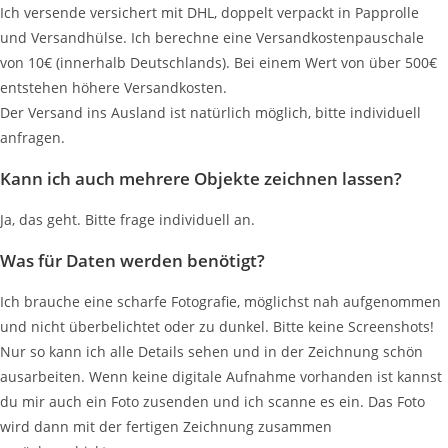
Ich versende versichert mit DHL, doppelt verpackt in Papprolle
und Versandhülse. Ich berechne eine Versandkostenpauschale
von 10€ (innerhalb Deutschlands). Bei einem Wert von über 500€
entstehen höhere Versandkosten.
Der Versand ins Ausland ist natürlich möglich, bitte individuell
anfragen.
Kann ich auch mehrere Objekte zeichnen lassen?
Ja, das geht. Bitte frage individuell an.
Was für Daten werden benötigt?
Ich brauche eine scharfe Fotografie, möglichst nah aufgenommen
und nicht überbelichtet oder zu dunkel. Bitte keine Screenshots!
Nur so kann ich alle Details sehen und in der Zeichnung schön
ausarbeiten. Wenn keine digitale Aufnahme vorhanden ist kannst
du mir auch ein Foto zusenden und ich scanne es ein. Das Foto
wird dann mit der fertigen Zeichnung zusammen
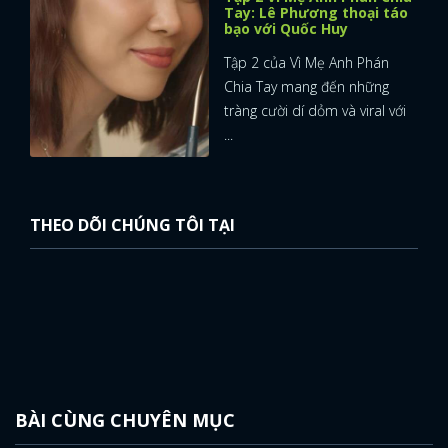
Tay: Lê Phương thoại táo
bạo với Quốc Huy
Tập 2 của Vì Mẹ Anh Phán
Chia Tay mang đến những
tràng cười dí dỏm và viral với
...
THEO DÕI CHÚNG TÔI TẠI
BÀI CÙNG CHUYÊN MỤC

:::

Problem description ▸ From the line containing "bạo với Quốc Huy" to the last line of the records above, please write out every line exactly and add nothing.

Output of the exercise ▸
bạo với Quốc Huy
Tập 2 của Vì Mẹ Anh Phán
Chia Tay mang đến những
tràng cười dí dỏm và viral với
...
THEO DÕI CHÚNG TÔI TẠI
BÀI CÙNG CHUYÊN MỤC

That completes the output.